Nel progetto, coordinato da Marco Battaglia, docente di psicopatologia dello sviluppo del San Raffaele, le modalità con cui il cervello in crescita risponde alle stimolazioni sociali ed emotive che arrivano dai coetanei sono state misurate utilizzando espressioni del volto di altri bambini o ragazzi che mostravano segnali di accettazione (gioia), ostilità (rabbia) o ambiguità (neutre). Nel nuovo capitolo dello studio, che ha coinvolto gli stessi bimbi ormai diventati adolescenti, gli studiosi hanno cercato di capire se sia possibile utilizzare le risposte Eeg ottenute a 8 anni per predire se a 15 anni l'ansia sociale avrà raggiunto l'intensità di un vero e proprio disturbo.
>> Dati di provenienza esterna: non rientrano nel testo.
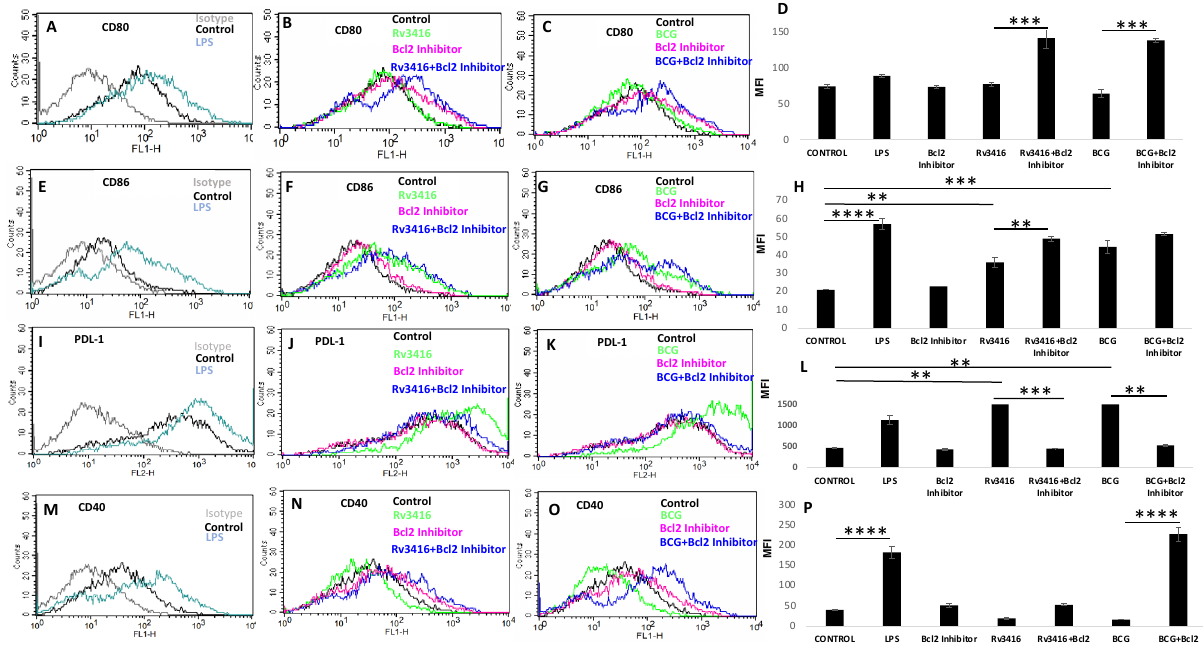
Figure 3: Inhibiting Bcl2 in Rv3416 stimulated or BCG infected BMDCs induces the expression of T cell co-stimulatory molecules on BMDCs. BMDCs were incubated with 10 μM Bcl2 Inhibitor for 1h followed by stimulation with 15 μg/ml Rv3416 or 2.5 MOI of BCG for 24h. Cells were stained either with FITC-conjugated (CD40, CD80 and CD86) or PE-conjugated (PD-L1) specific monoclonal antibodies. Grey line in Panel (A,E,I&M) represents Isotype matched control cells. Black line represents Unstimulated (Control) cells, Light blue line in Panel (A,E,I&M) indicates LPS treated cells. Green line in Panel B,F,J&N represents Rv3416 treated cells. Green line in Panel C,G,K&O represents BCG infected cells. Pink line in Panels B,F,J&N and in Panels C,G,K&O represent Bcl2 Inhibitor treated cells. Blue line in Panels B,F,J&N represents Bcl2 Inhibitor treated cells prior to Rv3416 stimulation and in Panels C,G,K&O represents Bcl2 Inhibitor treated cells prior to BCG infection. Data shows a representative image of two independent experiments. Bar chart for Panel D,H,L&P alongside the graphs represents the Mean Fluorescence Intensities (MFI) of indicated groups for all the performed experiments.. For CD80, P value between groups Rv3416 and Rv3416+Bcl2 Inhibitor is P<0.001 and between groups BCG and BCG+Bcl2 Inhibitor is P<0.001. For CD86, P value between groups Control and LPS is P<0.0001, between Control and Rv3416 is P<0.01, between groups Control and BCG is P<0.001 and between groups Rv3416 and Rv3416+Bcl2 Inhibitor is P <0.01. For PDL-1, P value between groups Control and LPS is P<0.001, between groups Control and Rv3416 is P<0.001, between Control and BCG is P<0.001, between groups Rv3416 and Rv3416+Bcl2 Inhibitor is P<0.001 and between groups BCG and BCG+Bcl2 Inhibitor is P<0.001. For CD40, P value between groups Control and LPS is P<0.0001 and between groups BCG and BCG+Bcl2 Inhibitor is P<0.0001. One way ANOVA was performed followed by Bonferroni’s multiple comparison post-hoc test with 95% confidence interval. * denotes statistical significance at P <0.05, ** denotes statistical significance at P<0.01, *** denotes statistical significance at P<0.001 and **** denotes statistical significance at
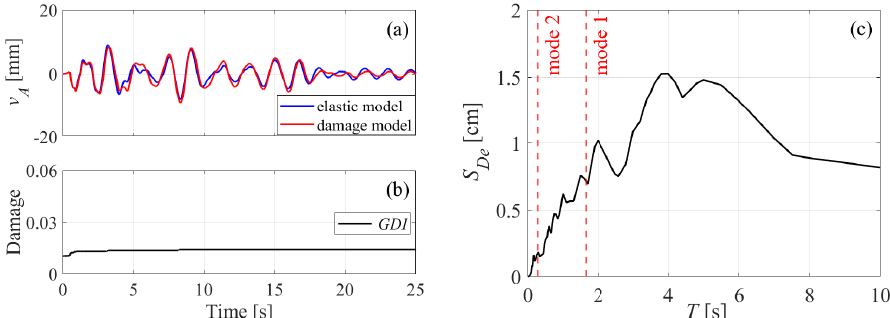
Figure 16. Earthquake FHC station: ( a ) elastic and damage responses of the equivalent pier, ( b ) evolution of the GDI , ( c ) elastic displacement spectrum.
I nuovi dati di Battaglia e colleghi hanno mostrato che, più del grado di timidezza osservabile nell'infanzia, erano le reazioni elettroencefalografiche che i bambini avevano fornito all'età di 8 anni di fronte a immagini di coetanei ostili ad agire da elementi di predizione per la presenza della fobia sociale nell'adolescenza.
Tra i partecipanti allo studio, spiegano gli autori, "la semplice operazione di guardare dei volti di coetanei era sufficiente a determinare nell'amigdala - una piccola area che risiede in profondità, nelle zone più arcaiche del nostro cervello - un grado di attivazione, cioè di risposta emozionale, che andava di pari passo col grado di ansia sociale. In altri termini, erano i ragazzi con il disturbo di fobia sociale a mostrare la massima attivazione dell'amigdala, ed erano i volti di coetanei con espressioni rabbiose (di rifiuto) o neutre (con valenza sociale difficilmente valutabile) a evocare risposte differenti tra ragazzi, a seconda della presenza o meno di fobia sociale". Inoltre, "a seconda dell'assetto genetico relativo al gene promotore del trasportatore della serotonina (lo stesso gene che Battaglia e collaboratori avevano trovato connesso alla timidezza e alle risposte Eeg ai volti, nei partecipanti allo studio quando avevano 8 anni) era possibile riconoscere una diversa reattività dell’amigdala in adolescenza".
"Gli studi longitudinali di questo genere sono complessi, relativamente costosi e richiedono considerevoli conoscenze multidisciplinari, oltre che capacità di collaborazione tra studiosi di diversa formazione - commenta Battaglia - In cambio, ci aiutano a capire come le evoluzioni da adattamento a difficoltà nel corso dello sviluppo siano governate da un numero elevato di fattori, quasi mai da un'unica causa, e come lo studio congiunto di questi fattori nel tempo sia la chiave per migliorare la salute delle nuove generazioni".